Tips for ensuring successful build activities:
It is paramount that end users have a positive experience on headless sites with a smooth path to purchase. In this environment, it is essential to proactively prepare in case of a service outage or build error to minimize the impact on the customer experience. If necessary, there must be fallback reactive measures that can be deployed to lessen the customer impact.
To ensure that automated build processes are optimized for consistent and successful deployments, it is necessary to follow some best practices to prevent the sites from being deployed with missing content which would greatly impact the customer experience.
When fetching product and content data during static generation, ensure that exceptions are thrown in try/catch blocks.
- Pass the appropriate option to the generate command in package.json.
- NuxtJS provides a flag “fail-on-error” which causes CI/CD process to fail in the event that a page error occurs.
- NextJS builds, by default, will fail if an error is thrown from getStaticProps. To ensure a NextJS app build fails due to a downstream API issue, always throw an error as the appropriate inside of getStaticProps.
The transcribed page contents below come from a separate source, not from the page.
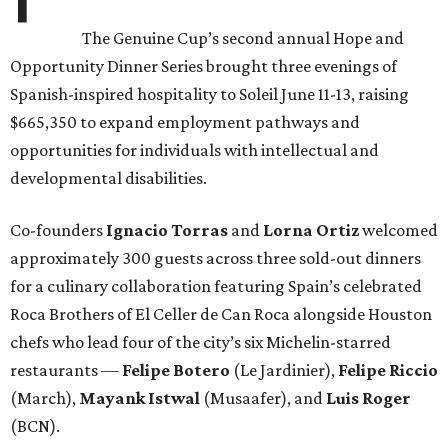
The Genuine Cup’s second annual Hope and
Opportunity Dinner Series brought three evenings of
Spanish-inspired hospitality to Soleil June 11-13, raising
$665,350 to expand employment pathways and
opportunities for individuals with intellectual and
developmental disabilities.
Co-founders
Ignacio
Torras
and
Lorna
Ortiz
welcomed
approximately 300 guests across three sold-out dinners
for a culinary collaboration featuring Spain’s celebrated
Roca Brothers of El Celler de Can Roca alongside Houston
chefs who lead four of the city’s six Michelin-starred
restaurants —
Felipe
Botero
(Le Jardinier),
Felipe
Riccio
(March),
Mayank
Istwal
(Musaafer), and
Luis
Roger
(BCN).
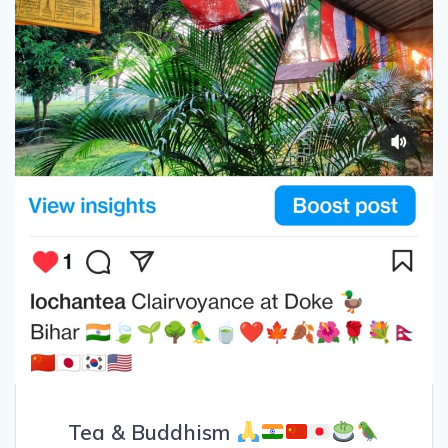
Tea & Buddhism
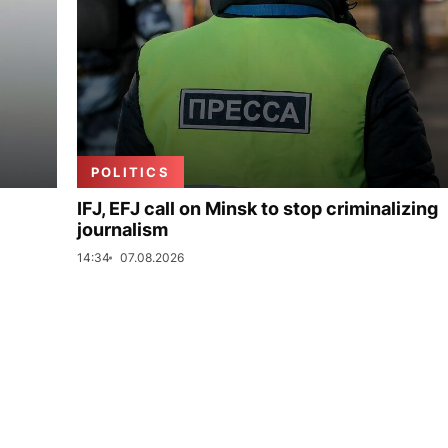
POLITICS
IFJ, EFJ call on Minsk to stop criminalizing
journalism
14:34
07.08.2026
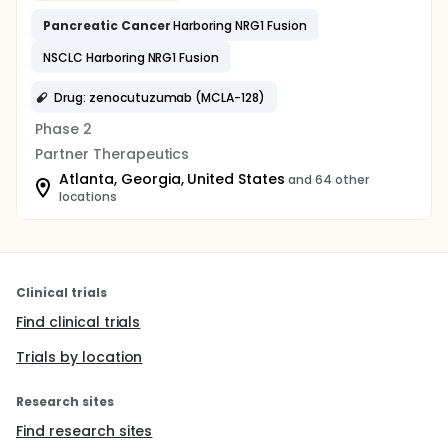
Pancreatic
Cancer
Harboring NRG1 Fusion
NSCLC Harboring NRG1 Fusion
Drug: zenocutuzumab (MCLA-128)
Phase 2
Partner Therapeutics
Atlanta, Georgia, United States
and 64 other
locations
Clinical trials
Find clinical trials
Trials by location
Research sites
Find research sites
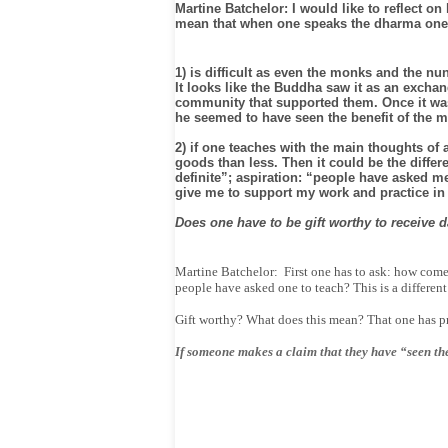
Martine Batchelor: I would like to reflect on
mean that when one speaks the dharma one s
1) is difficult as even the monks and the n
It looks like the Buddha saw it as an excha
community that supported them. Once it was s
he seemed to have seen the benefit of the m
2) if one teaches with the main thoughts of
goods than less. Then it could be the diffe
definite”; aspiration: “people have asked me
give me to support my work and practice in
Does one have to be gift worthy to receive d
Martine Batchelor: First one has to ask: how come
people have asked one to teach? This is a different
Gift worthy? What does this mean? That one has pr
If someone makes a claim that they have “seen the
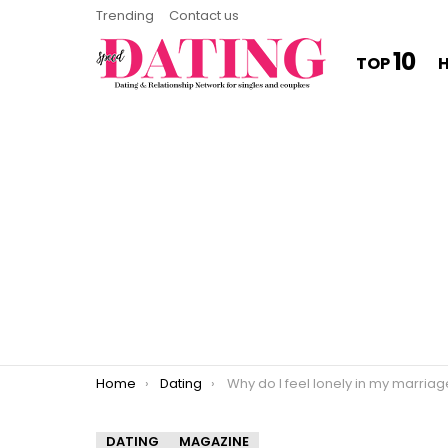
Trending
Contact us
10
TOP
You are here:
Home
Dating
Why do I feel lonely in my marria
DATING
MAGAZINE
As mentioned above, if fetching data inside of a try/catch, ensure that an error is thrown
If a system outage has caused problems in the current production deployment of the app AND the outage is preventing successful builds, it is possible to revert to a known successful deployment instance in Netlify or Vercel.
If your App is deployed with Vercel (https://vercel.com/docs/cli#commands/alias):
NOTE: In Vercel’s UI, there is an option to Promote to Production an earlier build. For the purposes of this document, this option is not viable since it triggers a rebuild. The method below utilizes the Vercel CLI, and does not trigger a build.
- Pause or disable any automated build processes to prevent them from overwriting the next steps.
- Locate the production domain(s) for the application’s deployments. This can be found on the Overview tab of the application or in Settings > Domains.
- Locate the known-good deployment that should be promoted to production in the Deployments tab of the application.
- In a CLI, change directory to the root of your application’s repository, and execute the following command as many times as needed to update all production domains.
vercel alias set [deployment-URL] [production-URL]
deployment-URL = domain of known good deployment
production-URL = domain of production site
Enable automation that was disabled in step 1 when the issue preventing successful builds is resolved.
If your App is deployed with Netlify (https://docs.netlify.com/configure-builds/stop-or-activate-builds/):
- Login to Netlify, click on the relevant site and navigate to the Deploys tab.
- Select the previous Deploy you’d like to publish, then click Publish deploy and confirm by clicking Publish.
- Next, you’ll see the option to Lock publishing to this deploy. By selecting this, you’ll temporarily stop auto-publishing from deploying new builds to the production branch. New builds will still trigger (if you have a cron job set up or if you trigger them manually via UI or API) but they will not deploy to production.
- Confirm by clicking Stop auto-publishing.
- Return to the Deploys tab to see that the build is published and locked to production.
- To resume normal CI/CD processes, you must click on the published/locked deployment, select Unlock publishing, and then confirm by Start auto publishing.
NOTE: Reactivating auto-publishing will not trigger a rebuild and deployment. Instead, any future deployments will be promoted and published to production. If you need a new version of the app built and deployed immediately after enabling auto-publishing, you must trigger a build manually.